Recorded data:
++++
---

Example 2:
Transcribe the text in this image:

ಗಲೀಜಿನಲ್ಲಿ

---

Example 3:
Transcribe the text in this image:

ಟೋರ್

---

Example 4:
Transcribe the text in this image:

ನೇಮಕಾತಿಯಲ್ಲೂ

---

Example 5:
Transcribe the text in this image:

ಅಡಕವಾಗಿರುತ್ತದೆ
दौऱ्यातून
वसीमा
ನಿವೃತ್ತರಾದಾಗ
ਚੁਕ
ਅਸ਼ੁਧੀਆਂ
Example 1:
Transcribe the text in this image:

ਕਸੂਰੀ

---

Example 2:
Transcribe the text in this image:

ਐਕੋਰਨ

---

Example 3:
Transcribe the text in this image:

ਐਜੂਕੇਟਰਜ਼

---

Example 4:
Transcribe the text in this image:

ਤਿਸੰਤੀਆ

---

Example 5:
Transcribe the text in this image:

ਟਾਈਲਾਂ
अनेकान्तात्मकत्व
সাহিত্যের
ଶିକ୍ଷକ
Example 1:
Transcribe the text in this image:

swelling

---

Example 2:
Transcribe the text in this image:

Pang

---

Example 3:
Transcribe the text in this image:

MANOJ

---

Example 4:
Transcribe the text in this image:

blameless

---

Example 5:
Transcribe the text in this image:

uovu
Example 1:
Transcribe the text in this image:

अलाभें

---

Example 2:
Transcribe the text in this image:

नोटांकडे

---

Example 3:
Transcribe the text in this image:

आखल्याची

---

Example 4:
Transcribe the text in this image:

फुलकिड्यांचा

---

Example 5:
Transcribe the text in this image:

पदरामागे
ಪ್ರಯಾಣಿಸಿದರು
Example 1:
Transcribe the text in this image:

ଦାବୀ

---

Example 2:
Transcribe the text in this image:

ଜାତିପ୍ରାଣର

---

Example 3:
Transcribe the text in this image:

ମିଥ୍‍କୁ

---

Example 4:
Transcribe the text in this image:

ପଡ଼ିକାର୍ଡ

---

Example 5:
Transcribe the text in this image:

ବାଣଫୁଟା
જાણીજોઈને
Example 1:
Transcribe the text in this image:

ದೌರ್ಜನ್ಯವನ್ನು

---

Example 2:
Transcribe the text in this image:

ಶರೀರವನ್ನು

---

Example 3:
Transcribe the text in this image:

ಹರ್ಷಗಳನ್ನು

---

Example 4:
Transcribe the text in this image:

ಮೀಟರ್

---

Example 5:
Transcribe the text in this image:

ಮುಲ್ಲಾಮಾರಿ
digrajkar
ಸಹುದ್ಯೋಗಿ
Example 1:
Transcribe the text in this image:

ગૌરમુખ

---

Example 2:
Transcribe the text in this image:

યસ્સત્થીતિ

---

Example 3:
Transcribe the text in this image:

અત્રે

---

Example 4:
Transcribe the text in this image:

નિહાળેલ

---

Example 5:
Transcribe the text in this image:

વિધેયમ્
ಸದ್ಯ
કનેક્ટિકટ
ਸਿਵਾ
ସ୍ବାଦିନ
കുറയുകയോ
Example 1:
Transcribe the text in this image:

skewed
++++
* _ACTION ITEM_
Give back every entry above, complete and exact.

* _EXERCISE RESPONSE_
---

Example 2:
Transcribe the text in this image:

ಗಲೀಜಿನಲ್ಲಿ

---

Example 3:
Transcribe the text in this image:

ಟೋರ್

---

Example 4:
Transcribe the text in this image:

ನೇಮಕಾತಿಯಲ್ಲೂ

---

Example 5:
Transcribe the text in this image:

ಅಡಕವಾಗಿರುತ್ತದೆ
दौऱ्यातून
वसीमा
ನಿವೃತ್ತರಾದಾಗ
ਚੁਕ
ਅਸ਼ੁਧੀਆਂ
Example 1:
Transcribe the text in this image:

ਕਸੂਰੀ

---

Example 2:
Transcribe the text in this image:

ਐਕੋਰਨ

---

Example 3:
Transcribe the text in this image:

ਐਜੂਕੇਟਰਜ਼

---

Example 4:
Transcribe the text in this image:

ਤਿਸੰਤੀਆ

---

Example 5:
Transcribe the text in this image:

ਟਾਈਲਾਂ
अनेकान्तात्मकत्व
সাহিত্যের
ଶିକ୍ଷକ
Example 1:
Transcribe the text in this image:

swelling

---

Example 2:
Transcribe the text in this image:

Pang

---

Example 3:
Transcribe the text in this image:

MANOJ

---

Example 4:
Transcribe the text in this image:

blameless

---

Example 5:
Transcribe the text in this image:

uovu
Example 1:
Transcribe the text in this image:

अलाभें

---

Example 2:
Transcribe the text in this image:

नोटांकडे

---

Example 3:
Transcribe the text in this image:

आखल्याची

---

Example 4:
Transcribe the text in this image:

फुलकिड्यांचा

---

Example 5:
Transcribe the text in this image:

पदरामागे
ಪ್ರಯಾಣಿಸಿದರು
Example 1:
Transcribe the text in this image:

ଦାବୀ

---

Example 2:
Transcribe the text in this image:

ଜାତିପ୍ରାଣର

---

Example 3:
Transcribe the text in this image:

ମିଥ୍‍କୁ

---

Example 4:
Transcribe the text in this image:

ପଡ଼ିକାର୍ଡ

---

Example 5:
Transcribe the text in this image:

ବାଣଫୁଟା
જાણીજોઈને
Example 1:
Transcribe the text in this image:

ದೌರ್ಜನ್ಯವನ್ನು

---

Example 2:
Transcribe the text in this image:

ಶರೀರವನ್ನು

---

Example 3:
Transcribe the text in this image:

ಹರ್ಷಗಳನ್ನು

---

Example 4:
Transcribe the text in this image:

ಮೀಟರ್

---

Example 5:
Transcribe the text in this image:

ಮುಲ್ಲಾಮಾರಿ
digrajkar
ಸಹುದ್ಯೋಗಿ
Example 1:
Transcribe the text in this image:

ગૌરમુખ

---

Example 2:
Transcribe the text in this image:

યસ્સત્થીતિ

---

Example 3:
Transcribe the text in this image:

અત્રે

---

Example 4:
Transcribe the text in this image:

નિહાળેલ

---

Example 5:
Transcribe the text in this image:

વિધેયમ્
ಸದ್ಯ
કનેક્ટિકટ
ਸਿਵਾ
ସ୍ବାଦିନ
കുറയുകയോ
Example 1:
Transcribe the text in this image:

skewed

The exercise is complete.